**Your task**
Transcribe exactly the line containing "ul. Męczenników Oświęcimia 42" and the remaining lines of the listing below, through the very last.

+ + +

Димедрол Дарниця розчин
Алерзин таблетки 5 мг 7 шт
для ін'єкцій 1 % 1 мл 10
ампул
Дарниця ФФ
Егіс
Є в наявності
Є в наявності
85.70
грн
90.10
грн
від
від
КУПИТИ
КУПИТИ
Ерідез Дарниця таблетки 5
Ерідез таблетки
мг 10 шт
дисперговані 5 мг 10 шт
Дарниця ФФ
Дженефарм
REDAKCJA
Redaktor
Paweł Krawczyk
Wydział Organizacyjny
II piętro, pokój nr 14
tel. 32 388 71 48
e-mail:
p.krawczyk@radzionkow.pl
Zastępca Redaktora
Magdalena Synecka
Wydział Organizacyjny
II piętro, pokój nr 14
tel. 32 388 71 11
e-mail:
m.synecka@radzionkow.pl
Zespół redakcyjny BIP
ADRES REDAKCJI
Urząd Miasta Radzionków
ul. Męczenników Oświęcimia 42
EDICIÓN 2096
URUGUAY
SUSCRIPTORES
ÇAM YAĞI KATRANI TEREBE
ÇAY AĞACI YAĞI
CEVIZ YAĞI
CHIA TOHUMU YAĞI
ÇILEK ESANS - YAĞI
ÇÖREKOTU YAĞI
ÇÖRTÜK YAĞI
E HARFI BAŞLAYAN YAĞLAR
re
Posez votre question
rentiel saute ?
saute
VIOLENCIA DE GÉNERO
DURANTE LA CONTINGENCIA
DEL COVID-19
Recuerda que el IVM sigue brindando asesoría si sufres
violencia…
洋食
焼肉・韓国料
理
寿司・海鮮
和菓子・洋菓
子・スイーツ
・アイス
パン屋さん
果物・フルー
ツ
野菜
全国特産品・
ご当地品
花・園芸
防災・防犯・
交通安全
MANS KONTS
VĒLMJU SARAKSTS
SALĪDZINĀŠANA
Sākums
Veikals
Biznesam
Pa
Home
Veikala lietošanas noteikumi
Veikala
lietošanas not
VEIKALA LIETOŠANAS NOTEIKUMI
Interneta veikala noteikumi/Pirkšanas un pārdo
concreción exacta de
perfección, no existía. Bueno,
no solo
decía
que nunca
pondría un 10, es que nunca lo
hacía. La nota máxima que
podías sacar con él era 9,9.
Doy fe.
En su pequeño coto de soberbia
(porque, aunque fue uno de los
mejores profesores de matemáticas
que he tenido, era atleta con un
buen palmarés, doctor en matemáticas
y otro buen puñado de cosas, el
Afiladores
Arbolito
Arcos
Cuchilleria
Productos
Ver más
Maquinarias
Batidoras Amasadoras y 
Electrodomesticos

+ + +

**Reply to the exercise**
ul. Męczenników Oświęcimia 42
EDICIÓN 2096
URUGUAY
SUSCRIPTORES
ÇAM YAĞI KATRANI TEREBE
ÇAY AĞACI YAĞI
CEVIZ YAĞI
CHIA TOHUMU YAĞI
ÇILEK ESANS - YAĞI
ÇÖREKOTU YAĞI
ÇÖRTÜK YAĞI
E HARFI BAŞLAYAN YAĞLAR
re
Posez votre question
rentiel saute ?
saute
VIOLENCIA DE GÉNERO
DURANTE LA CONTINGENCIA
DEL COVID-19
Recuerda que el IVM sigue brindando asesoría si sufres
violencia…
洋食
焼肉・韓国料
理
寿司・海鮮
和菓子・洋菓
子・スイーツ
・アイス
パン屋さん
果物・フルー
ツ
野菜
全国特産品・
ご当地品
花・園芸
防災・防犯・
交通安全
MANS KONTS
VĒLMJU SARAKSTS
SALĪDZINĀŠANA
Sākums
Veikals
Biznesam
Pa
Home
Veikala lietošanas noteikumi
Veikala
lietošanas not
VEIKALA LIETOŠANAS NOTEIKUMI
Interneta veikala noteikumi/Pirkšanas un pārdo
concreción exacta de
perfección, no existía. Bueno,
no solo
decía
que nunca
pondría un 10, es que nunca lo
hacía. La nota máxima que
podías sacar con él era 9,9.
Doy fe.
En su pequeño coto de soberbia
(porque, aunque fue uno de los
mejores profesores de matemáticas
que he tenido, era atleta con un
buen palmarés, doctor en matemáticas
y otro buen puñado de cosas, el
Afiladores
Arbolito
Arcos
Cuchilleria
Productos
Ver más
Maquinarias
Batidoras Amasadoras y 
Electrodomesticos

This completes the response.